• WRITTEN TASK:
In the rows below, arrange the text from the line with "chau abgebildete Stoff." to the line with "отличная, качественная серверная" as a JSON list of strings, one string per line, with blank lines left out and both end lines included. Leave the pictures out.

• RECORDS SUPPLIED:
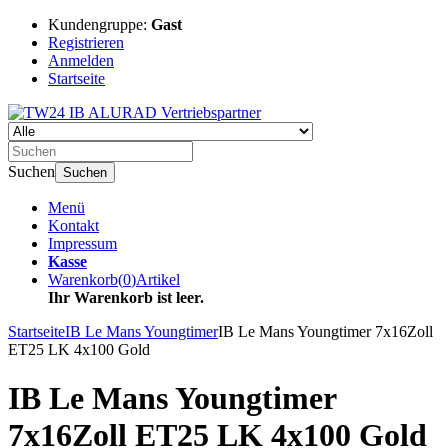
Kundengruppe:
Gast
Registrieren
Anmelden
Startseite
Suchen
Suchen
Menü
Kontakt
Impressum
Kasse
Warenkorb
(
0
)
Artikel
Ihr Warenkorb ist leer.
Startseite
IB Le Mans Youngtimer
IB Le Mans Youngtimer 7x16Zoll
ET25 LK 4x100 Gold
IB Le Mans Youngtimer
7x16Zoll ET25 LK 4x100 Gold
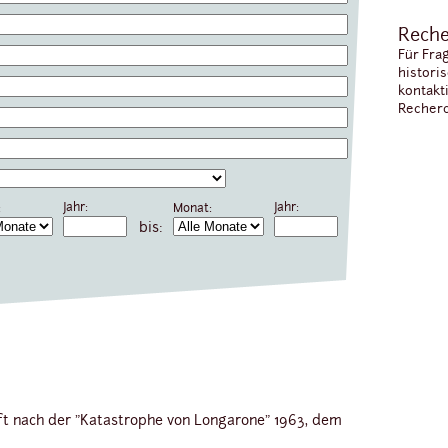
Reche
Für Fra
histori
kontakt
Recherc
Jahr:
Jahr:
:
Monat:
bis:
 nach der "Katastrophe von Longarone" 1963, dem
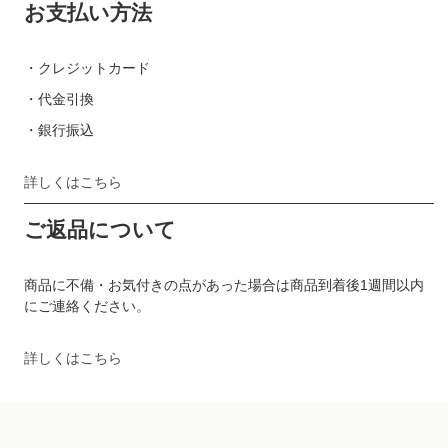
お支払い方法
・クレジットカード
・代金引換
・銀行振込
詳しくはこちら
ご返品について
商品に不備・お気付きの点があった場合は商品到着後1週間以内
にご連絡ください。
詳しくはこちら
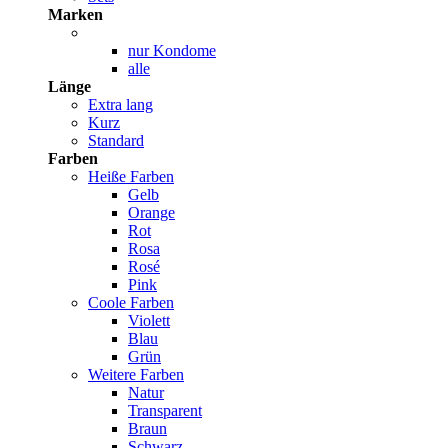
Marken
nur Kondome
alle
Länge
Extra lang
Kurz
Standard
Farben
Heiße Farben
Gelb
Orange
Rot
Rosa
Rosé
Pink
Coole Farben
Violett
Blau
Grün
Weitere Farben
Natur
Transparent
Braun
Schwarz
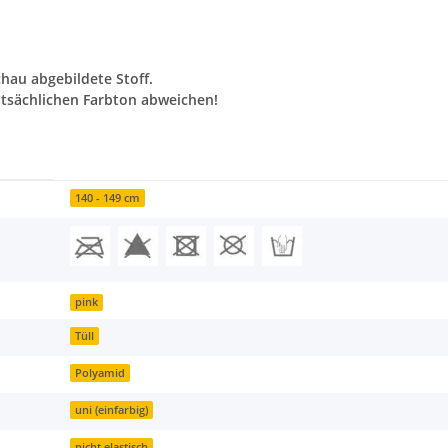
chau abgebildete Stoff.
tsächlichen Farbton abweichen!
140 - 149 cm
pink
Tüll
Polyamid
uni (einfarbig)
nicht elastisch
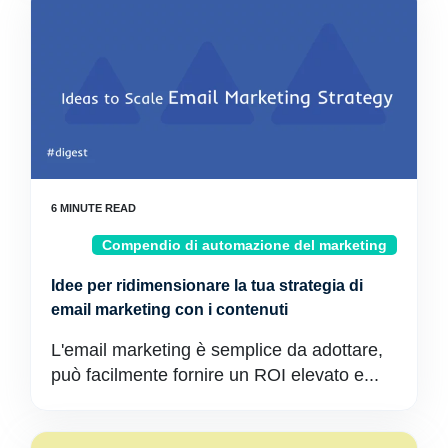
Compendio di automazione del marketing
Idee per ridimensionare la tua strategia di
email marketing con i contenuti
L'email marketing è semplice da adottare,
può facilmente fornire un ROI elevato e...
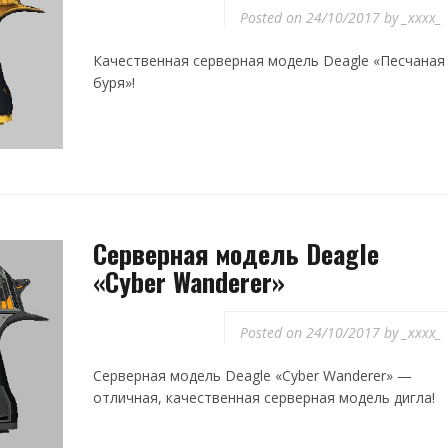
Posted on
24/10/2017
by
_xxxx_
Качественная серверная модель Deagle «Песчаная
буря»!
Серверная модель Deagle
«Cyber Wanderer»
Posted on
24/10/2017
by
_xxxx_
Серверная модель Deagle «Cyber Wanderer» —
отличная, качественная серверная модель дигла!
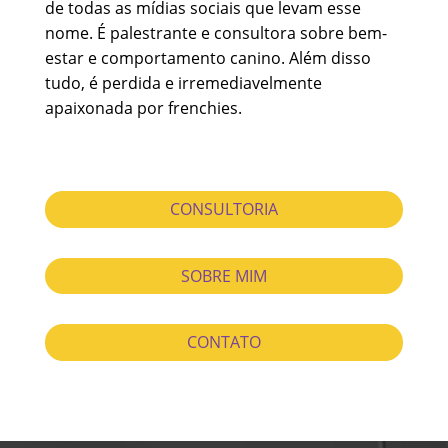
de todas as mídias sociais que levam esse
nome. É palestrante e consultora sobre bem-
estar e comportamento canino. Além disso
tudo, é perdida e irremediavelmente
apaixonada por frenchies.
CONSULTORIA
SOBRE MIM
CONTATO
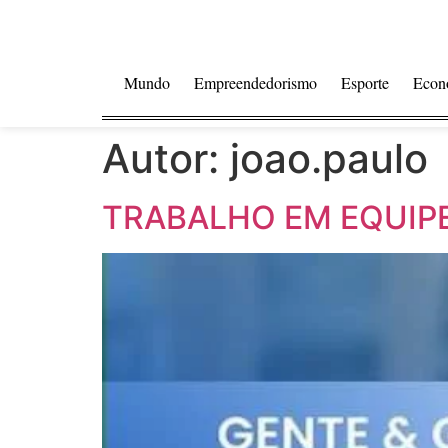
Mundo
Empreendedorismo
Esporte
Econ
Autor:
joao.paulo
TRABALHO EM EQUIP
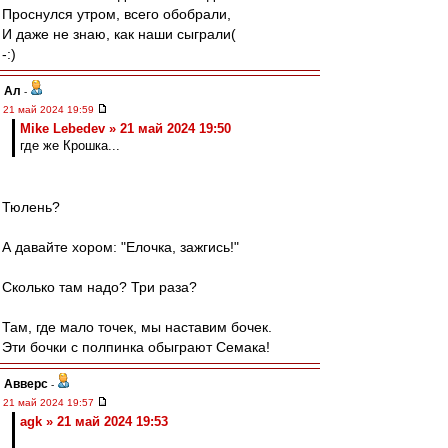
Проснулся утром, всего обобрали,
И даже не знаю, как наши сыграли(
-:)
Ал
-
21 май 2024 19:59
Mike Lebedev » 21 май 2024 19:50
где же Крошка...
Тюлень?
А давайте хором: "Елочка, зажгись!"
Сколько там надо? Три раза?
Там, где мало точек, мы наставим бочек.
Эти бочки с полпинка обыграют Семака!
Авверс
-
21 май 2024 19:57
agk » 21 май 2024 19:53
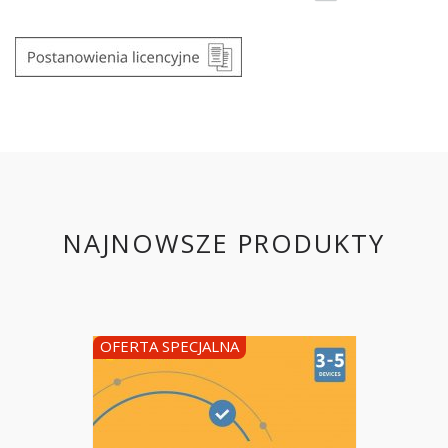
NAJNOWSZE PRODUKTY
OFERTA SPECJALNA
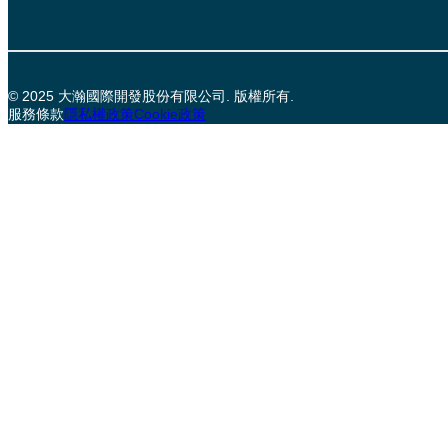
© 2025 大瀚國際開發股份有限公司. 版權所有.
服務條款
隱私權政策
Cookie政策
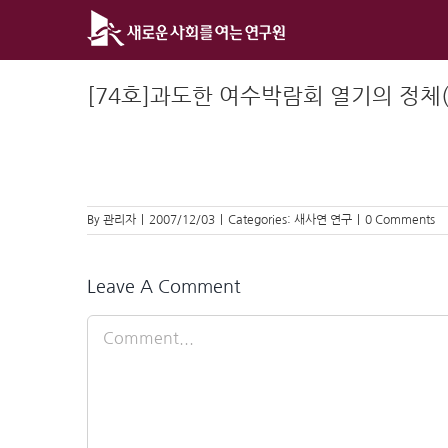
Skip
to
content
[74호]과도한 여수박람회 열기의 정체(20
By
관리자
|
2007/12/03
|
Categories:
새사연 연구
|
0 Comments
Leave A Comment
Comment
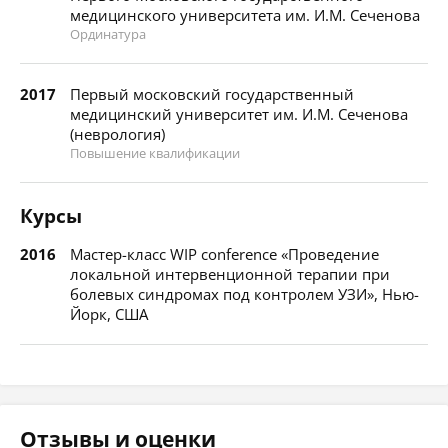
медицинского университета им. И.М. Сеченова
Ординатура
2017
Первый московский государственный
медицинский университет им. И.М. Сеченова
(неврология)
Повышение квалификации
Курсы
2016
Мастер-класс WIP conference «Проведение
локальной интервенционной терапии при
болевых синдромах под контролем УЗИ», Нью-
Йорк, США
Отзывы и оценки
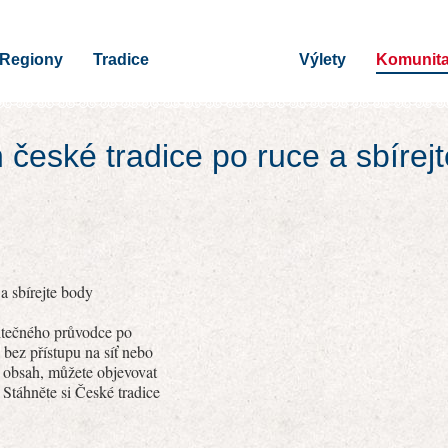
Regiony
Tradice
Výlety
Komunit
h české tradice po ruce a sbírej
a sbírejte body
žitečného průvodce po
 bez přístupu na síť nebo
í obsah, můžete objevovat
 Stáhněte si České tradice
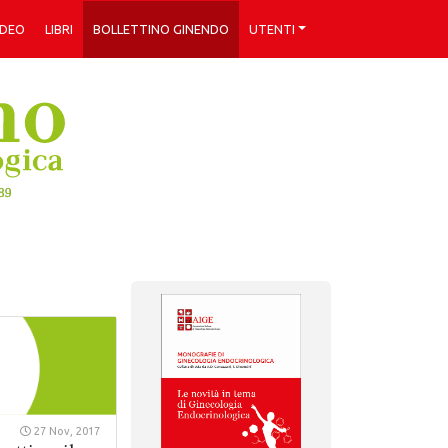
IDEO
LIBRI
BOLLETTINO GINENDO
UTENTI
27 Nov, 2017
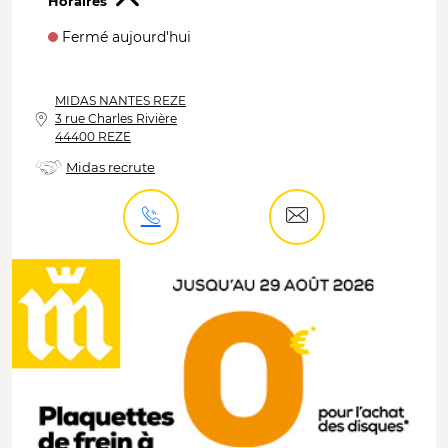
Horaires
Fermé aujourd'hui
MIDAS
NANTES REZE
3 rue Charles Rivière
44400 REZE
Midas recrute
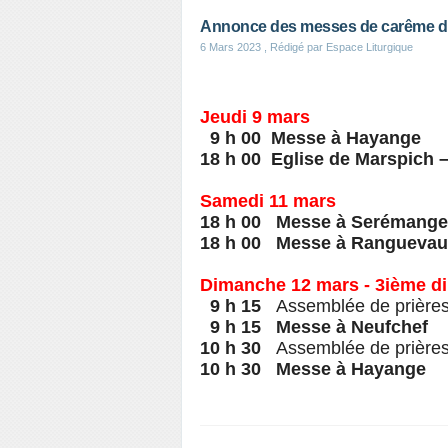
Annonce des messes de carême du
6 Mars 2023
, Rédigé par Espace Liturgique
Jeudi 9 mars
9 h 00 Messe à Hayange
18 h 00 Eglise de Marspich –
Samedi 11 mars
18 h 00 Messe à Serémange
18 h 00 Messe à Rangueva
Dimanche 12 mars - 3ième 
9 h 15
Assemblée de prière
9 h 15 Messe à Neufchef
10 h 30
Assemblée de prière
10 h 30 Messe à Hayange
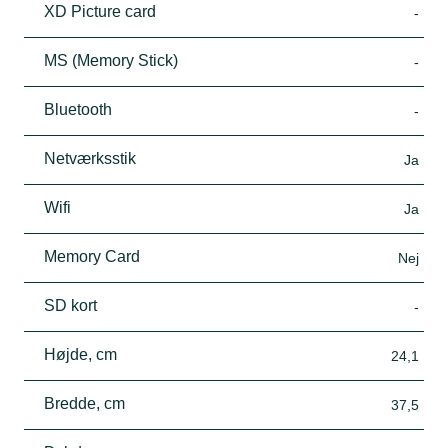
XD Picture card
-
MS (Memory Stick)
-
Bluetooth
-
Netværksstik
Ja
Wifi
Ja
Memory Card
Nej
SD kort
-
Højde, cm
24,1
Bredde, cm
37,5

• SOLUTION TO THIS PROBLEM:
[
  "chau abgebildete Stoff.",
  "tsächlichen Farbton abweichen!",
  "140 - 149 cm",
  "pink",
  "Tüll",
  "Polyamid",
  "uni (einfarbig)",
  "nicht elastisch",
  "Compendio di automazione del marketing",
  "Idee per ridimensionare la tua strategia di",
  "email marketing con i contenuti",
  "L'email marketing è semplice da adottare,",
  "può facilmente fornire un ROI elevato e...",
  "Posted on",
  "24/10/2017",
  "by",
  "_xxxx_",
  "Качественная серверная модель Deagle «Песчаная",
  "буря»!",
  "Серверная модель Deagle",
  "«Cyber Wanderer»",
  "Posted on",
  "24/10/2017",
  "by",
  "_xxxx_",
  "Серверная модель Deagle «Cyber Wanderer» —",
  "отличная, качественная серверная модель дигла!"
]